Remove the Cone of Shame
“Tell me what you WANT, What you really, REALLY Want”
-The Spice Girls
It pains me to admit it, but I think the Spice Girls were on to something here. Do you know what you want, I mean do you know what you really, REALLY WANT?
Babies know what they want, what they don’t want, and have no problem expressing it. The pureed peas go in the mouth and come right back out. The desire to walk outweighs the pain of falling. Then there’s the pure joy of cake.
Yes, you are born knowing exactly what you enjoy and what you don’t enjoy. Unfortunately, as you grow older and begin to integrate into society, you learn expressing those feelings as you once did, is no longer acceptable. In fact, children who continue to vocalize and express their feelings with the tact of a baby, may be called picky or even ungrateful. Don’t be so specific with what you want, let others decide what they want to give you and then act as if you wanted it.
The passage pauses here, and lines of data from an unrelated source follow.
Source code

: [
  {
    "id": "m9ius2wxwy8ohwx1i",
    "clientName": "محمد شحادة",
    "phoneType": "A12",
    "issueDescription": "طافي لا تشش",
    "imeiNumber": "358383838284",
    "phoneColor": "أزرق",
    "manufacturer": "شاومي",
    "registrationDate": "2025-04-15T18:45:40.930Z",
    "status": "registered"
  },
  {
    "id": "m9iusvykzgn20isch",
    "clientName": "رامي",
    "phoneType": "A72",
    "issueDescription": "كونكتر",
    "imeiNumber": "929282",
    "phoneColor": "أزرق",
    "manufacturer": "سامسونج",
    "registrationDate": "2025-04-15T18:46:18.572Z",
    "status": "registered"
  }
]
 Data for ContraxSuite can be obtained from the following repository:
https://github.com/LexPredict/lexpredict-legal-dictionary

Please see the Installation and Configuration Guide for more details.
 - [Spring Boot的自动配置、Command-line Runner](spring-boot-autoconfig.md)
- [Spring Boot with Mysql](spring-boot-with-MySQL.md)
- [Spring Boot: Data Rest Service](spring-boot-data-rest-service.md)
If the child version of you, continued to feel guilt or shame about expressing what you desired, eventually you end up not wanting to want anything anymore. Overtime, your inner voice, your innate guiding system, became harder for you to connect with.
That my dear readers, is a problem.
The kid who was silenced into a corner, wearing a cone of shame also knew all the answers without hesitation. If you’ve been having trouble making decisions, finding your path and knowing what you want, what you really, really want, then maybe it’s time for you to reconnect with your inner child and say:
“I’m sorry for how I made you feel when you were expressing yourself. I saw gratitude when you ate macaroni and cheese. I saw joy when you, body-surfed in the waves until you were a prune. I saw how much you loved that doll that was already beat up and falling apart long before it was yours. I’m glad you said no to dresses, and you didn’t make us play soccer when we really didn’t want to. I would love to hear about your wants and desires.”
To this day, I will specify exactly what I want to do for my birthday and have my husband just schedule it. For Christmas, I have no problem giving details on what I wish for. I don’t expect anyone to know me better than I know myself. We need to let ourselves and let others feel comfortable enough to be specific. We make several decisions every day, and we unconsciously follow our instincts. The more specific you are the easier it will be for you to navigate this blessed life.